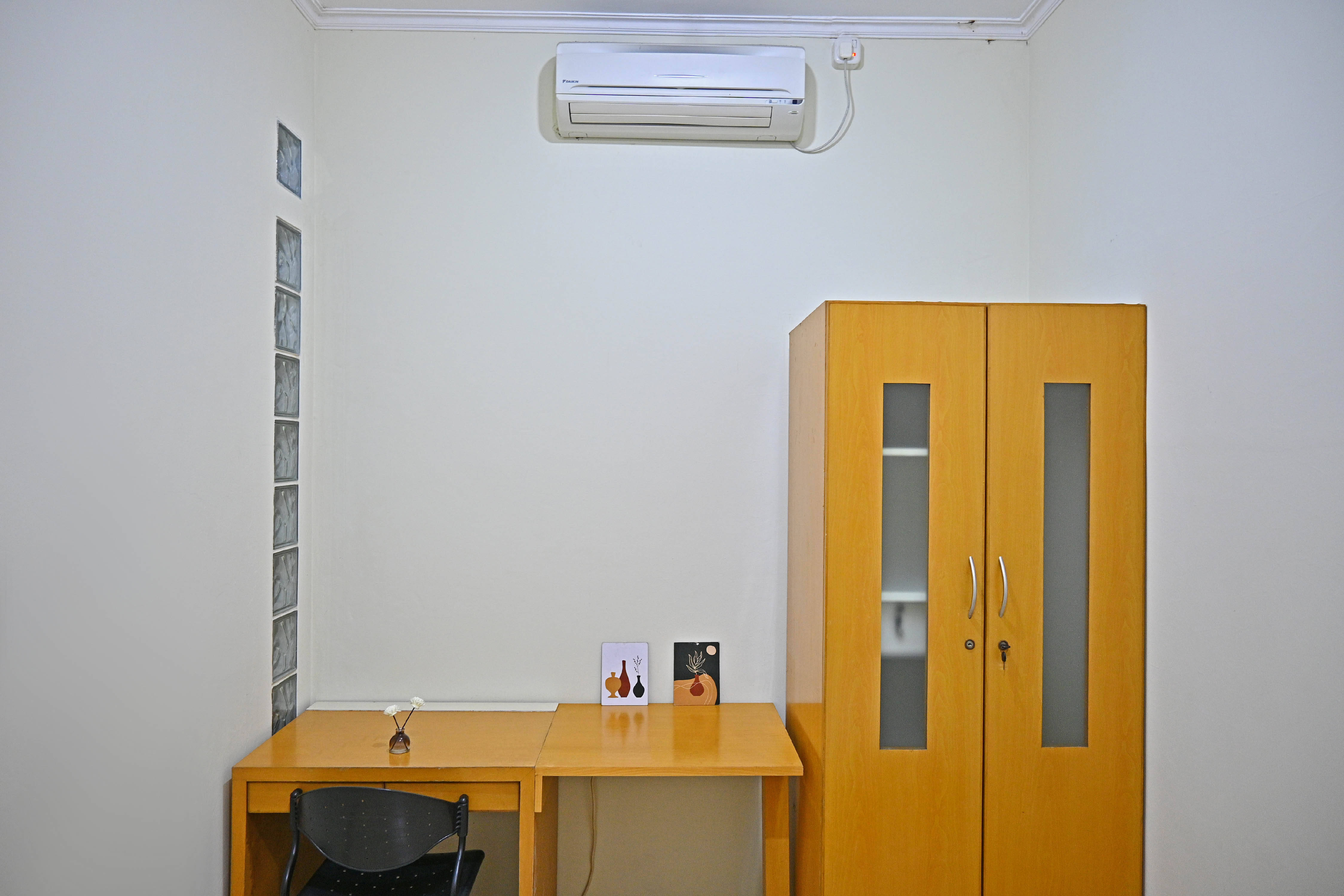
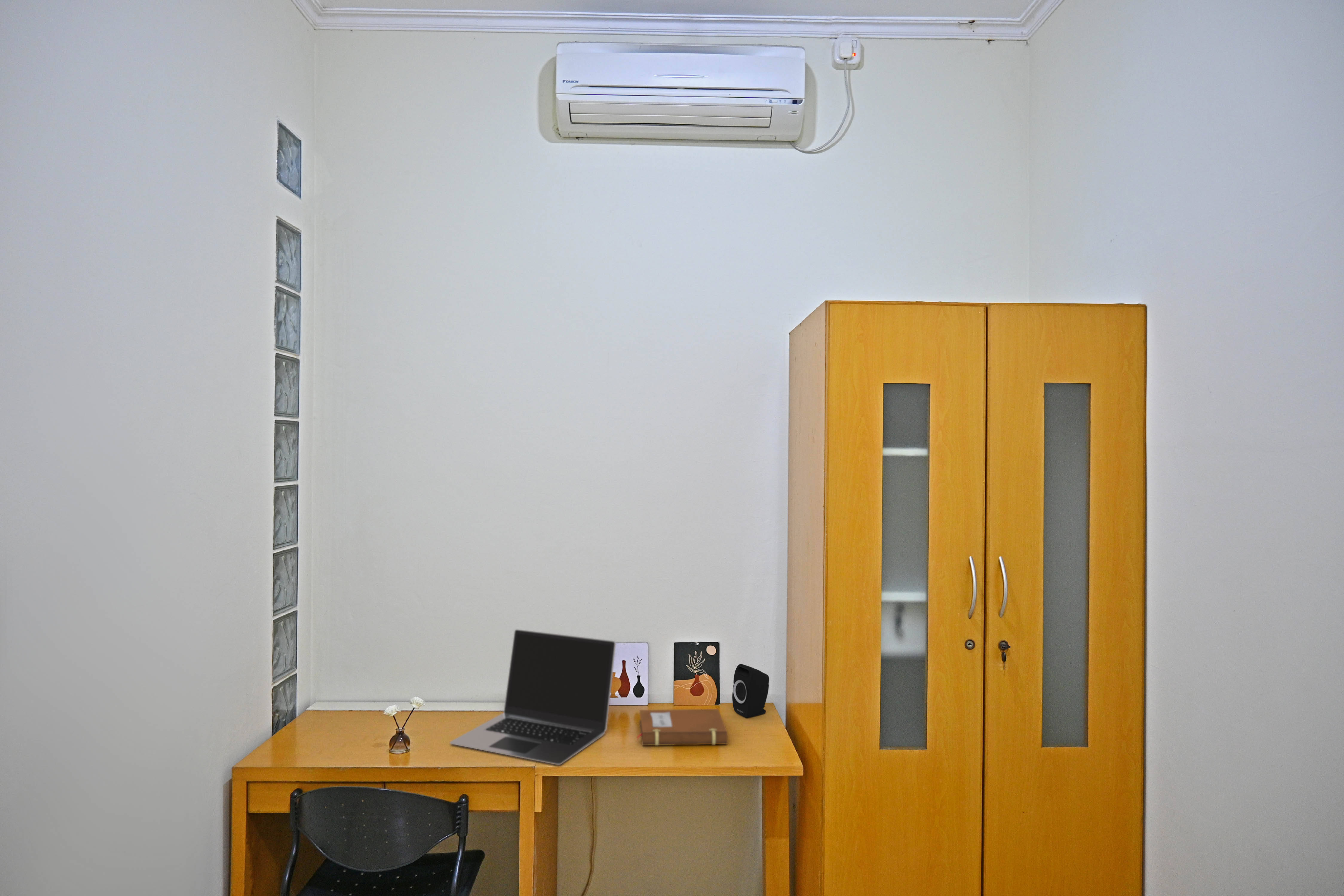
+ laptop [450,629,617,765]
+ speaker [732,664,769,718]
+ notebook [637,709,728,746]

## [Exercise description]
Everything in the listing except the pictures must be reproduced exactly.

## [Result of this task]
+ laptop [450,629,617,765]
+ speaker [732,664,769,718]
+ notebook [637,709,728,746]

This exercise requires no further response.